Сегодняшний день — солнечно ярк.
И следы другого кораблекрушения:
За мною гнались сторожа,
От них я скрывался, дрожа.
Я видел сквозь ветер и мрак,
Что красный разорван флаг.
Чтение Диккенса и писание стихов заполняли мою жизнь. Сменявшие Михаила Семеновича новые учителя не задерживались надолго в нашем доме. После двух лет ига начался период анархической свободы.

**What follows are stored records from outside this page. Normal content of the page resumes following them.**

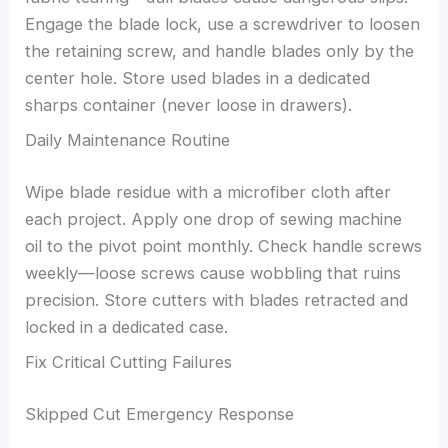
Engage the blade lock, use a screwdriver to loosen
the retaining screw, and handle blades only by the
center hole. Store used blades in a dedicated
sharps container (never loose in drawers).
Daily Maintenance Routine
Wipe blade residue with a microfiber cloth after
each project. Apply one drop of sewing machine
oil to the pivot point monthly. Check handle screws
weekly—loose screws cause wobbling that ruins
precision. Store cutters with blades retracted and
locked in a dedicated case.
Fix Critical Cutting Failures
Skipped Cut Emergency Response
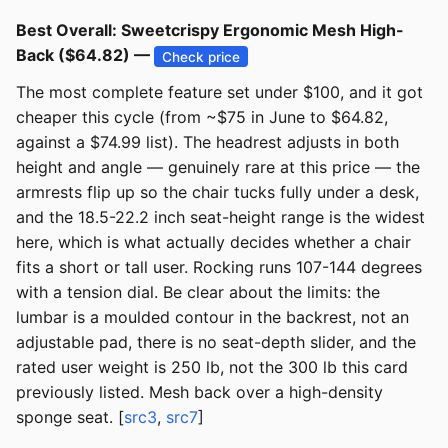
Best Overall: Sweetcrispy Ergonomic Mesh High-
Back ($64.82) —
Check price
The most complete feature set under $100, and it got
cheaper this cycle (from ~$75 in June to $64.82,
against a $74.99 list). The headrest adjusts in both
height and angle — genuinely rare at this price — the
armrests flip up so the chair tucks fully under a desk,
and the 18.5-22.2 inch seat-height range is the widest
here, which is what actually decides whether a chair
fits a short or tall user. Rocking runs 107-144 degrees
with a tension dial. Be clear about the limits: the
lumbar is a moulded contour in the backrest, not an
adjustable pad, there is no seat-depth slider, and the
rated user weight is 250 lb, not the 300 lb this card
previously listed. Mesh back over a high-density
sponge seat. [
src3
,
src7
]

В кабинете для меня были открыты все книжные шкафы, я руководствовался исключительно своим выбором и в том, что, споткнувшись на Анне Карениной, я увлекся приключениями капитана Немо и несчастиями Неточки Незвановой, была своя закономерность — все вредное для моего десятилетнего возраста было для меня скучным.
Долго моя анархическая свобода продолжаться не могла: наступало время ученья. В те годы отец жил безвыездно на Черной речке, нужно было найти подходящую семью в Петербурге, которой можно было бы меня доверить. После некоторых колебаний выбор отца остановился на семье профессора Михаила Андреевича Рейснера.
С Рейснерами отец познакомился года за два перед тем, когда они проводили лето на Черной речке, неподалеку от нас.
В то время в газетах много шума наделало новое разоблачение Бурцева сперва сторонкой, потом под инициалами, Бурцев обвинял некоего профессора в том, что он служит в охранке. Наконец была объявлена в печати и полная фамилия нового провокатора — профессор международного права Томского университета Михаил Андреевич Рейснер. Черный ореол азефовщины, слава лучшего революционного сыщика, в те годы еще окружала Бурцева, и его обвинение, несмотря на полную несостоятельность, произвело на левую общественность очень большое впечатление. Рейснеров стали избегать, бывшие друзья не кланялись им на улице, происходили скандалы на лекциях. Соблазн действительно был велик: профессор Томского университета — охранник, это давало такую пищу сплетням, какую не каждый день можно было выдумать. Михаилу Андреевичу пришлось оставить профессорство в Томском университете и перевестись в Петербург, в Психоневрологический институт. В это тяжелое для Рейснеров время, когда Михаил Андреевич был накануне самоубийства, отец первый заехал к нему познакомиться — он считал обвинение Бурцева не только необоснованным, но и преступным. Так началось это знакомство, впрочем никогда не переходившее в дружбу.